Моцарт, альтово-скрипичная симфония
Шостакович, Пятая симфония
Исключительно удачно; присутствие и впечатление Голованова. Шостакович получился со всей свободой, импровизацией, ищущей от ретроспекций, «автобиографичности», текущих «болестей» и пр.; Моцарт — на спокойствии и мудрой красоте.
14 января.
Присутствовал на всей репетиции Голованов. Все в порядке; оркестр не подкачал: читали и играли очень хорошо. (Прошел всю Третью симфонию Рахманинова).
Вечером печатание с анемичной пленки на засвеченную бумагу (!) поездки в Пюхяярви.
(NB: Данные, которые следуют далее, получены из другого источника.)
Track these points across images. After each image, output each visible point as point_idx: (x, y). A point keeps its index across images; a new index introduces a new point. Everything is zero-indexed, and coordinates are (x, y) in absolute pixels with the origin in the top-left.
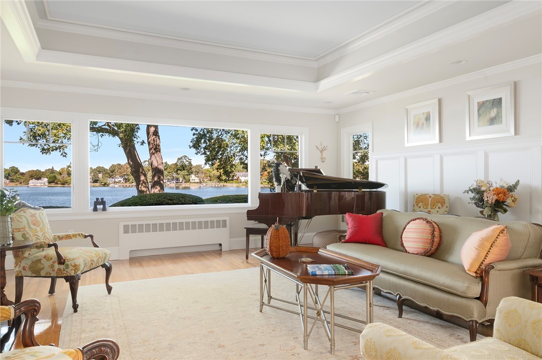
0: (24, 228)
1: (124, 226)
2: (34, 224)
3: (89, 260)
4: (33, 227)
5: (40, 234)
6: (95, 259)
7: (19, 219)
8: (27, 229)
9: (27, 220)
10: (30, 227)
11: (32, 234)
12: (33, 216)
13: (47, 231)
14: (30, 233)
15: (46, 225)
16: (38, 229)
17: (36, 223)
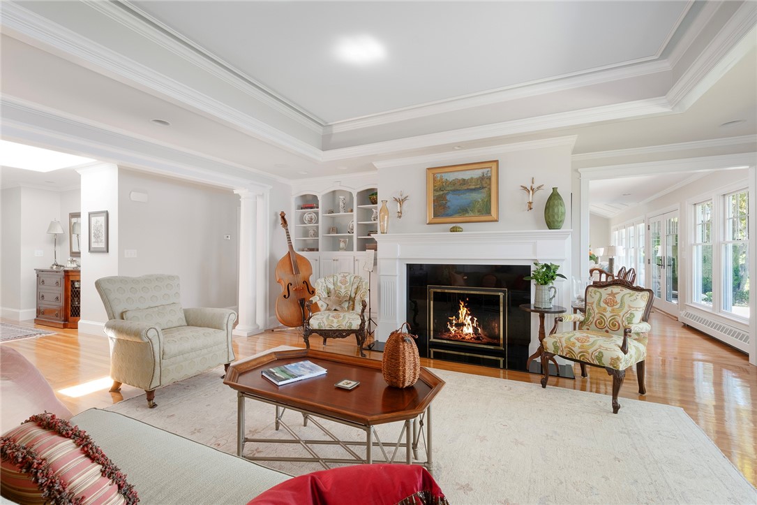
0: (592, 303)
5: (608, 314)
7: (593, 294)
8: (594, 306)
12: (613, 295)
13: (621, 314)
14: (596, 309)
15: (626, 309)
16: (609, 309)
17: (610, 302)
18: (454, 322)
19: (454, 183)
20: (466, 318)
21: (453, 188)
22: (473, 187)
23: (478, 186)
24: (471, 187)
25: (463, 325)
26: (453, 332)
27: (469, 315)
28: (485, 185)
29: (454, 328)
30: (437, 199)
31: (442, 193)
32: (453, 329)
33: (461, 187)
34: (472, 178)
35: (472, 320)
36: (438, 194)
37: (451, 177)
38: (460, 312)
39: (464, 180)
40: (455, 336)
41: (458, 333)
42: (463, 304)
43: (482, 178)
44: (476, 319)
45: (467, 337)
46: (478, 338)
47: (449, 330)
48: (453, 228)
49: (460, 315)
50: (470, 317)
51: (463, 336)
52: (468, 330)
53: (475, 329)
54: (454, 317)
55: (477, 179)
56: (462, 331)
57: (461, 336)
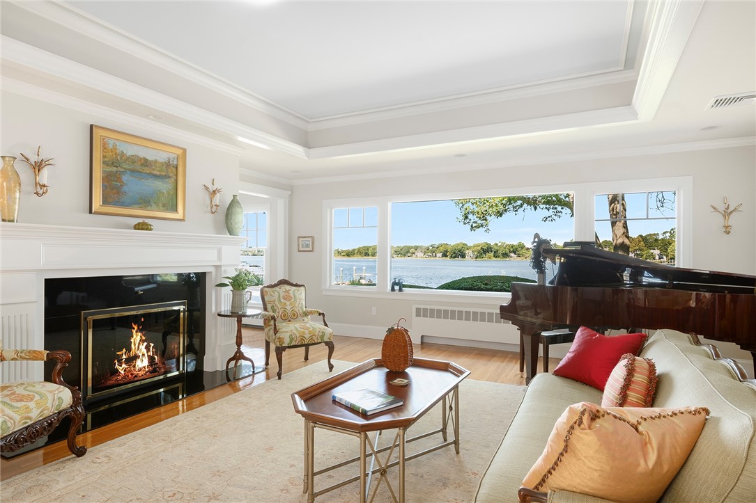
0: (274, 301)
1: (417, 309)
2: (285, 299)
3: (298, 335)
4: (283, 301)
5: (288, 307)
6: (307, 336)
7: (272, 293)
8: (277, 302)
9: (279, 295)
10: (279, 300)
11: (280, 307)
12: (287, 291)
13: (297, 305)
14: (278, 305)
15: (298, 301)
16: (288, 303)
17: (287, 298)
18: (124, 357)
19: (133, 160)
20: (140, 347)
21: (131, 167)
22: (158, 173)
23: (163, 173)
24: (155, 172)
25: (136, 357)
26: (122, 372)
27: (144, 341)
28: (171, 175)
29: (124, 366)
30: (107, 177)
31: (115, 169)
32: (122, 368)
33: (142, 168)
34: (156, 161)
35: (147, 348)
36: (109, 169)
37: (130, 151)
38: (132, 340)
39: (146, 160)
40: (126, 376)
41: (130, 371)
42: (136, 327)
43: (168, 164)
44: (152, 345)
45: (141, 373)
46: (154, 371)
47: (117, 371)
48: (139, 224)
49: (133, 346)
50: (145, 344)
51: (136, 373)
52: (142, 363)
53: (151, 359)
54: (124, 350)
55: (162, 164)
56: (134, 366)
57: (132, 374)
Получилось одно огорчение…
15 января.
Свердловка и всякие «дела» и сумленья: надо и «чиниться», и успеть выполнить программы, и деньги, деньги, д-е-нь-ги! на лето… И Жай, опять Жай не отдыхает… И все прочее «главное», и мама с ее «ейным». Трудное время… трудные «обстоятельства». Недаром Рыжка хворает, видимо, и с глазком и с лапками что-то… как-то все и куда выплывется??.
16-19 января.
«Устройство» дел и Свердловка.
19 января.
Вечером концерт Голованова: Рахманинов, Третья симфония; Чайковский, вариации на тему Аренского; Чайковский, торжественная увертюра «1812-й год».
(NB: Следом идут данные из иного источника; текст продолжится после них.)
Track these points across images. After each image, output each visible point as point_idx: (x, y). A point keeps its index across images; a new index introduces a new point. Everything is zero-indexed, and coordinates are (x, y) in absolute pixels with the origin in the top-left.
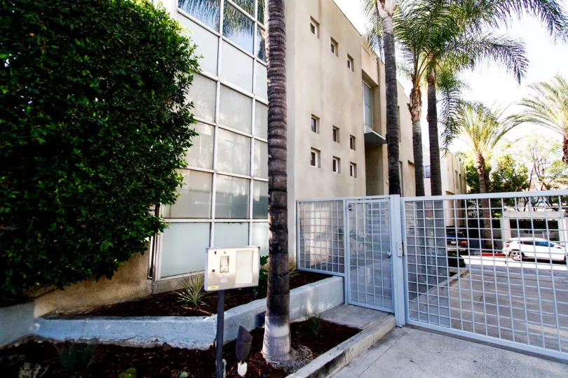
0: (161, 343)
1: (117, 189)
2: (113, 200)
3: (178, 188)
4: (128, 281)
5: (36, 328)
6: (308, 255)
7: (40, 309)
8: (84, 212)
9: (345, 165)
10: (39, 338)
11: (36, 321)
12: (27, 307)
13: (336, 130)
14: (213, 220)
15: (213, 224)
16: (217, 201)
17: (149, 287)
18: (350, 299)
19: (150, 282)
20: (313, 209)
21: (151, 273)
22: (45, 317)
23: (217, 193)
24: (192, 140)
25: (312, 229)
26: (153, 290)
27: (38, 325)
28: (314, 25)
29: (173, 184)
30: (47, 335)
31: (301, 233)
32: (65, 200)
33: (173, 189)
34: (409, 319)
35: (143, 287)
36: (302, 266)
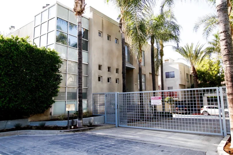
0: (56, 126)
1: (47, 94)
2: (46, 96)
3: (58, 93)
4: (46, 115)
5: (29, 124)
6: (97, 110)
7: (29, 120)
8: (41, 99)
9: (113, 80)
10: (30, 125)
11: (29, 122)
12: (27, 119)
13: (109, 68)
14: (66, 100)
15: (66, 101)
16: (67, 95)
17: (50, 117)
18: (106, 122)
19: (50, 116)
20: (98, 96)
21: (51, 114)
22: (30, 121)
23: (67, 92)
24: (61, 81)
25: (98, 102)
26: (51, 118)
27: (29, 123)
28: (100, 32)
29: (57, 92)
30: (31, 125)
31: (94, 104)
32: (38, 97)
33: (57, 93)
34: (119, 125)
35: (49, 117)
36: (94, 114)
«Неправильно» — все: очень много дурного вкуса. Технически непозволительно, в смысле рук, и все же, вопреки всему — радует подлинностью дарования и убежденностью силоустремлений. Что до «1812-го года», то сей «перл» только так и можно, только так и надо. Вот, дескать, материал — сам по себе? — знай лепи его, спасай лепкой, компенсируй «литературщиной»: отсебятиной, «напором», колером. И что же? — вышло Нечто и вышло Здорово.
Доведенные до пороков свойства Голованова, как то: 1) «неясная», «дерганая», короткая рука; 2) непрерывные rubato [ритмически свободное исполнение] и особенно 3) асcellerando [ускорение] — имеют в основе своей либо правильные цели, либо полезные результаты в отношении подчинения оркестра и его максимальной мобильности. Ибо: «1» и «2» заставляют оркестр, «не надеющийся» на руку, проявлять maximum внимания и опасения, буквально за каждую 16-ю[ноту], а «3» исключает возможность всякого «традиционного» отставания «меди».
Эти же свойства, вправленные в рамки настоящей культуры и вкуса, выразились бы: 1) в руке, экономной до maximum’a, заставляющей «приходить» к ней оркестр, притягивающей его «силой»; 2) в абсолютном соответствии возникновения звука во времени с указанием руки. Мы, «помогающие» играть оркестру, часто вредим напряженностью внимания и мудрим излишне. Я уже давно, например, понял, что «специальные духовые» auf такты [из-за тактовой черты] — ерунда (как правило) и абсолютно не нужны, за редкими исключениями.
Симфония Рахманинова — как человеческий документ небезынтересна; в этом смысле даже слегка перекликается с Восьмой Шостаковича: невеселые попытки подвести невеселые итоги. И в итоге — даже невозможность их подведения. (У Шостаковича — кульминация финала; у Рахманинова — неожиданный эпизод джаз-гримасы тоже в финале).
<…> Пора сформулировать мою догадку о неосуществимости в искусстве утверждения окончательного, всеобъемлющего или синтезирующего; о невозможности поэтому создания финалов, содержащих все это, т.е. истинно и только «мажорные» финалы в большом искусстве, попросту говоря, невозможны; те, что есть — или «юны», или «боевы», или фальшивы, или поверхностны, или есть вопль о желании утверждать (Девятая Бетховена) самих себя. И это потому, что истинный синтез всегда трагичен (оптимистический пессимизм или пессимистический оптимизм), как заключающий в себе диалектически «утвердительное отрицание», или наоборот — и просто в «утвердительное» никак не укладывающийся.